Kathleen Wood Laurila, Crystal


A response to the response: Strib, broaden your coverage

There is a discouraging journalistic pattern in the Star Tribune coverage of events on St. Paul’s North End in the past months: soliciting comments only from a small list of white business owners. In the case of “St. Paul agonizes over shootings, response” (Sept. 15), it was the owner of Tin Cup bar and the owner of Ace Auto Parts.

As a 15-year resident of the North End, I can assure you that while these business owners might provide vocal, low-hanging fruit for the journalists, they do not represent the voice of much of our community.

Two white business owners do not represent the demographics of a neighborhood that is 66% people of color and only a third white. Nor do they represent the many eclectic and insightful voices living and working on our streets. We are all affected by these events and are affected again when the coverage only gives voice to one point of view.

May I suggest a few alternative sources to the journalists: Either of the principals from the Community School of Excellence or St. Paul Music Academy who deal directly with the fall out of these events in their student bodies. The Rev. Tyron Maxwell who operates a free grocery store. Kris Sorenson of In Progress, who works directly with our children and families. The Karen Organization of Minnesota, as the North End has the largest Karen population in the state. City Council Member Dai Thao of the First Ward, where one of the shootings occurred.

None of the people I’ve suggested is a business owner; only one is white; and all connect directly with the people who live and breathe every day in our neighborhoods.

Additionally, there are plenty of businesses whose owners do represent our diverse demographics, such as Puprya, Flawless Presentations, Toasted, Tracks, and the Hmong Elders Center.

It would be greatly appreciated if the Star Tribune took the time to hear from the wider and more representative voices of our neighborhoods when healing is needed.

Elizabeth J. Ingman, St. Paul


See the world — the whole world

I thank the Star Tribune for its picture of the globe on the Sept. 15 editorial page. Our view of the globe usually shows the Western Hemisphere ­— our hemisphere. The photo accompanying the letters that day shows Africa and suggests its true size.
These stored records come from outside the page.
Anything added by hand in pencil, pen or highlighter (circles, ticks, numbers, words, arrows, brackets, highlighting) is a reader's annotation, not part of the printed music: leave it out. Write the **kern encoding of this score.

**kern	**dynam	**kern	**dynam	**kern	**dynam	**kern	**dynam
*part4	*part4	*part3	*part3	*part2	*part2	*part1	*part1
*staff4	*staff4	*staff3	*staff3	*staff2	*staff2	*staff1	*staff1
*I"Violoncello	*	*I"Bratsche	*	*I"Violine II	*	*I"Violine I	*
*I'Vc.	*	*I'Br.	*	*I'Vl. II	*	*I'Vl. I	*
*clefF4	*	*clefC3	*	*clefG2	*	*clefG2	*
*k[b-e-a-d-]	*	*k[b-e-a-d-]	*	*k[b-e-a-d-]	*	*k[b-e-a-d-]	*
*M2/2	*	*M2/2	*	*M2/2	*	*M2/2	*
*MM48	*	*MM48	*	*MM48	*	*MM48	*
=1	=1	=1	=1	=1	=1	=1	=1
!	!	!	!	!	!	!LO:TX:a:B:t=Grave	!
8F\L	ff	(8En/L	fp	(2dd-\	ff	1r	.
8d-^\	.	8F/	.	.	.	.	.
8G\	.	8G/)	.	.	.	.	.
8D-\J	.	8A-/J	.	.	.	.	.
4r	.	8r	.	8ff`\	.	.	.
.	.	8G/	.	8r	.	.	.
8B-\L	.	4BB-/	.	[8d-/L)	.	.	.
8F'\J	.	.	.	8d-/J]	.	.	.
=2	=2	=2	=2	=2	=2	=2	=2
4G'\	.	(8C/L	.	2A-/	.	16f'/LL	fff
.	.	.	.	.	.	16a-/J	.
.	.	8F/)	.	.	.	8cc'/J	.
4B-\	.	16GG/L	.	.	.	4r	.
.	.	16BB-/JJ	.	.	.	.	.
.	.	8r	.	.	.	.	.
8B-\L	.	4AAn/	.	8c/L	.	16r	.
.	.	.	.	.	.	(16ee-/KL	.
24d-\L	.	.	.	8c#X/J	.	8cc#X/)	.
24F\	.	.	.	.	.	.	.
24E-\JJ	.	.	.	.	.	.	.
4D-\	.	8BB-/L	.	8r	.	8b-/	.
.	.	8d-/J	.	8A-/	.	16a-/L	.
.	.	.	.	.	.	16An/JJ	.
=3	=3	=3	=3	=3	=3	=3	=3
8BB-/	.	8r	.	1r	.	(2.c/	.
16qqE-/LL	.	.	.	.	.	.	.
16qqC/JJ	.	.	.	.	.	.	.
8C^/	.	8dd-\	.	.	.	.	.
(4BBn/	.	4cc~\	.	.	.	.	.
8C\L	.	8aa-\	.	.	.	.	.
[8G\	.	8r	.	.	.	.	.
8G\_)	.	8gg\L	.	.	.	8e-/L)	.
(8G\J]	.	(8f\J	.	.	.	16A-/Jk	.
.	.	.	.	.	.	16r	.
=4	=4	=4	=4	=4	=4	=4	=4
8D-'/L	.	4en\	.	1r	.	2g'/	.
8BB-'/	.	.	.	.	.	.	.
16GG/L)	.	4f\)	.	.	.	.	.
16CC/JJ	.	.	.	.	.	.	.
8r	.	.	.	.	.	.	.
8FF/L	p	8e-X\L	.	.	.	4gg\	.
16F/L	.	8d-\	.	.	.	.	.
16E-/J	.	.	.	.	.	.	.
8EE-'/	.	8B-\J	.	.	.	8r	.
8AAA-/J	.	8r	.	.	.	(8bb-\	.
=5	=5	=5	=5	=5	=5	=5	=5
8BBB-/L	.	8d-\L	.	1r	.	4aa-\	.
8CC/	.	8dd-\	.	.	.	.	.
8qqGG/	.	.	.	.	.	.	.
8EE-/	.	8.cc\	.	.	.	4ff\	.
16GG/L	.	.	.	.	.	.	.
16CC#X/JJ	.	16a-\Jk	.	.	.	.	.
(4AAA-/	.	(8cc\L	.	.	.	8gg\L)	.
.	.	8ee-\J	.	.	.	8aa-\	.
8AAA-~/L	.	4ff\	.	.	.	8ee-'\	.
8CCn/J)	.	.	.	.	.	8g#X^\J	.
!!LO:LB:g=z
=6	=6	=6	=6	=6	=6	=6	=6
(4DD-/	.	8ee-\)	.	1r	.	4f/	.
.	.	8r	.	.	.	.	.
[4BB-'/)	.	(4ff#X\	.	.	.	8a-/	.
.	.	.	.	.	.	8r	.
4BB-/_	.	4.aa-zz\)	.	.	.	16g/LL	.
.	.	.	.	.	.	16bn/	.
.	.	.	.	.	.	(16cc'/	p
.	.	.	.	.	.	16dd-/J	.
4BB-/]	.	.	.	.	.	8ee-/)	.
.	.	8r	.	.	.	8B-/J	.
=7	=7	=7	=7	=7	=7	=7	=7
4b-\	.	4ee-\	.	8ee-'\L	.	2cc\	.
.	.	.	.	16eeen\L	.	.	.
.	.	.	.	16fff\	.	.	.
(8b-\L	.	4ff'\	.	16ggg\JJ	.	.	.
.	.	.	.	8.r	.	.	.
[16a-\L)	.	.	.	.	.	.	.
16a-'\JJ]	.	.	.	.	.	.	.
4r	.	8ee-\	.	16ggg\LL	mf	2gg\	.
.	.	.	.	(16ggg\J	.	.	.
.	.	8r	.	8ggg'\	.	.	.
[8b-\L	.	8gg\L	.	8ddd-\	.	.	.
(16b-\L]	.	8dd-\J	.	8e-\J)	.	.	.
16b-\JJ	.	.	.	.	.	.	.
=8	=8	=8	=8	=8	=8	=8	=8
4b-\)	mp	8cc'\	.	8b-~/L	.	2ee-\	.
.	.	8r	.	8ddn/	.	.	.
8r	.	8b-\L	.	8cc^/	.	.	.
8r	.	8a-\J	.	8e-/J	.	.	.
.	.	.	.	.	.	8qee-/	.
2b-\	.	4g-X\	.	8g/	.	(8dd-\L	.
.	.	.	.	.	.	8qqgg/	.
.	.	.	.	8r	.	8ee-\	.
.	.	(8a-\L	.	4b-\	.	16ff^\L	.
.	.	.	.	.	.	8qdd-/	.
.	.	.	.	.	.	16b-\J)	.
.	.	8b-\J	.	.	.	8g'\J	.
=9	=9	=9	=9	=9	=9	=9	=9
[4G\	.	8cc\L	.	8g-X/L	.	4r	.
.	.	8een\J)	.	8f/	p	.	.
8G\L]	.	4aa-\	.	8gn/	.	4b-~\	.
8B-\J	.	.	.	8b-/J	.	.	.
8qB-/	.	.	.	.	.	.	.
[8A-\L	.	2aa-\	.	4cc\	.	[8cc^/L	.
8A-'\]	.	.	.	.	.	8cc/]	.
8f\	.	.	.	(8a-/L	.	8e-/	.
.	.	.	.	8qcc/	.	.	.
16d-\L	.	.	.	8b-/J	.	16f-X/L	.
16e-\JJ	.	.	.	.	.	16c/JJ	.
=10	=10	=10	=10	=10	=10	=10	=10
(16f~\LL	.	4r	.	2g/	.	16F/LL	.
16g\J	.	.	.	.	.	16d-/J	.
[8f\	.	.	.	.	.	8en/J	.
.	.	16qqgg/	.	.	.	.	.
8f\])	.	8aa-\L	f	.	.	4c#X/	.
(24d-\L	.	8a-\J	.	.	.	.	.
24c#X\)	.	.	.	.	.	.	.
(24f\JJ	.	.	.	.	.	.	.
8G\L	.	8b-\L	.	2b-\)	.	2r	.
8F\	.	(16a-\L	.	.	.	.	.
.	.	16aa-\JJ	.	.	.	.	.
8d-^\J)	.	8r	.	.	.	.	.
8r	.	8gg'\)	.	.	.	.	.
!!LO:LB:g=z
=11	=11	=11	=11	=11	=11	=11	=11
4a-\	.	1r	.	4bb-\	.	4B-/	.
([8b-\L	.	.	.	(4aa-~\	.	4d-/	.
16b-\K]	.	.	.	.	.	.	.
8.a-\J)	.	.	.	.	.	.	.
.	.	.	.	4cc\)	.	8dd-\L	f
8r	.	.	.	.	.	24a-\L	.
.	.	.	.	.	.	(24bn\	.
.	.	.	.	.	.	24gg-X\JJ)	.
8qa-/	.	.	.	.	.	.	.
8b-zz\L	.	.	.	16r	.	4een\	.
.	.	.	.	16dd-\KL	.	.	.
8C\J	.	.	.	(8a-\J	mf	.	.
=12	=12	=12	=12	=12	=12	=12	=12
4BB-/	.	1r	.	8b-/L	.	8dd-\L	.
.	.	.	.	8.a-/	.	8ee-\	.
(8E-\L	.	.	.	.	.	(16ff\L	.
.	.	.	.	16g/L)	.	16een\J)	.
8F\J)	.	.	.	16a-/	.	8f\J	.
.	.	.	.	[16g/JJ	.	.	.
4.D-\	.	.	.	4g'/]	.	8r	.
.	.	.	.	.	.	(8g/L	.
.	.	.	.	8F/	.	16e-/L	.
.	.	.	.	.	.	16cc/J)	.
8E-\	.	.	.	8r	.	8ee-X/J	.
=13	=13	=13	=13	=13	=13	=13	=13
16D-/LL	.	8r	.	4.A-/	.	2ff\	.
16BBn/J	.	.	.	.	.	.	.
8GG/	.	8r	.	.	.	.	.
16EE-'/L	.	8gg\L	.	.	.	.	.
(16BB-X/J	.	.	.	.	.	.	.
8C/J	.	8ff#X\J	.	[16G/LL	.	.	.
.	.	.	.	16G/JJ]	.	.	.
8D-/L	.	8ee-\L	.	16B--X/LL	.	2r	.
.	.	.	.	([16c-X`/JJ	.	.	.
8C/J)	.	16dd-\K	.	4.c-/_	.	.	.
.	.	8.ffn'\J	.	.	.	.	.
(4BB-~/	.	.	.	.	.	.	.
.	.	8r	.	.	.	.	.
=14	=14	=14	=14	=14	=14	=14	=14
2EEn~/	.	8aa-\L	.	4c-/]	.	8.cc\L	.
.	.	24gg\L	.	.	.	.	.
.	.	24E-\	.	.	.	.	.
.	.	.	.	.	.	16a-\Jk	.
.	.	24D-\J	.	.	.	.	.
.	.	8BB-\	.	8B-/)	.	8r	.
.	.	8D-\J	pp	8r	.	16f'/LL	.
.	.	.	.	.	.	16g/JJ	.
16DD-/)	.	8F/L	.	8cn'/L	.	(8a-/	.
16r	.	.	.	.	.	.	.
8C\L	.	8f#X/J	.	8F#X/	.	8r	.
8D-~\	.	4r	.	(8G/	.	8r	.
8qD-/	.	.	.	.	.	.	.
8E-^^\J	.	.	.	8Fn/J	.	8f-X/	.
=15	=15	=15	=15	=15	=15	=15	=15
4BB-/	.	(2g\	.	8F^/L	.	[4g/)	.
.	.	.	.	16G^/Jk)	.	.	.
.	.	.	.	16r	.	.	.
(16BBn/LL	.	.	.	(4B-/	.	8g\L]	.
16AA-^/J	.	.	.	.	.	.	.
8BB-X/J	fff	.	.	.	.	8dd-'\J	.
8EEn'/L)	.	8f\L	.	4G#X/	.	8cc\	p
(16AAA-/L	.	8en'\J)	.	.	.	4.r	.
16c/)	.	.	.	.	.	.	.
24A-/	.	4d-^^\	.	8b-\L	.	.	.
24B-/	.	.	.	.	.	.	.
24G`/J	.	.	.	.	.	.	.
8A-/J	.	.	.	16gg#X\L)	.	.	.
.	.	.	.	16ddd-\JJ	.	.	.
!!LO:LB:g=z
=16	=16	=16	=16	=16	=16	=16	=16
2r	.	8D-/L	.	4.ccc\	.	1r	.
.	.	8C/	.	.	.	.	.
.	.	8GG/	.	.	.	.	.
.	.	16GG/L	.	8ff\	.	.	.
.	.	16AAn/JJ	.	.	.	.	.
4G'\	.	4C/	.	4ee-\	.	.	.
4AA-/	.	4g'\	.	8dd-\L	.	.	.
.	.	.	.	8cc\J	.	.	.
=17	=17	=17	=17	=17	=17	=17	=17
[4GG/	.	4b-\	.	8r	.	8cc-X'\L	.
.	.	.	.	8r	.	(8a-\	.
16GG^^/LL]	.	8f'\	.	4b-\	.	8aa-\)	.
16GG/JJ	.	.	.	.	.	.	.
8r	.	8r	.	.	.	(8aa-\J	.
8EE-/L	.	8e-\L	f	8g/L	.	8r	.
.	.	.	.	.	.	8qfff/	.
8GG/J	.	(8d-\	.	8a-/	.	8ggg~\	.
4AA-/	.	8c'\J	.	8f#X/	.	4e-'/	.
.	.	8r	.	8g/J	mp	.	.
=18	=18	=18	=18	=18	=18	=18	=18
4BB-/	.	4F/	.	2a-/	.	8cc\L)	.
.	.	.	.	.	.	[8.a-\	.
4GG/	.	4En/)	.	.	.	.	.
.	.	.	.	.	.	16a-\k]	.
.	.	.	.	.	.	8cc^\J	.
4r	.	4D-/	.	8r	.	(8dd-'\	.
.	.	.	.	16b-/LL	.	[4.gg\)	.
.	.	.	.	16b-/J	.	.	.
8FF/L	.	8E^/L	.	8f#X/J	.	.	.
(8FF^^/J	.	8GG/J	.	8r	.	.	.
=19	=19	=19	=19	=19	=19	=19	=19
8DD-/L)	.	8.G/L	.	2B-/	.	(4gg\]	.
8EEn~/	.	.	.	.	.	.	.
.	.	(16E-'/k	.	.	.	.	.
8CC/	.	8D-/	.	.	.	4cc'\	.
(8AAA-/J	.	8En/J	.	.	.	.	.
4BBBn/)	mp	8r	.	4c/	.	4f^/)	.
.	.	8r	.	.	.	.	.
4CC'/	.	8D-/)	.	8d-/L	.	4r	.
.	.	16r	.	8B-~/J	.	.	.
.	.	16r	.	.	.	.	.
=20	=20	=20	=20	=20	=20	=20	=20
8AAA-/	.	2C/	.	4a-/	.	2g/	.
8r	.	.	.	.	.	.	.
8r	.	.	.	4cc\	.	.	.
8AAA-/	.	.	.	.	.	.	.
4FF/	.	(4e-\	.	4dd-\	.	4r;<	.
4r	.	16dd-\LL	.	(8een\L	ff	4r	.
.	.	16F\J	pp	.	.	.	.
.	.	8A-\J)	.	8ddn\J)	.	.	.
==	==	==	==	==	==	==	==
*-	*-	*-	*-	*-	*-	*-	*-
Recently I learned how enormous Africa is — as large as the combined landmasses of the contiguous U.S., China, India, Japan, and much of Europe. I suspect that much of our ignorance about Africa’s size is tied up with our unconscious racism.

I also thank Mike Meyers for his clever analysis of President Donald Trump’s tariff war (“His favorite trick,” Opinion Exchange, Sept. 15). It brought an audible chuckle out of me.

Jeanette Blonigen Clancy, Avon, Minn.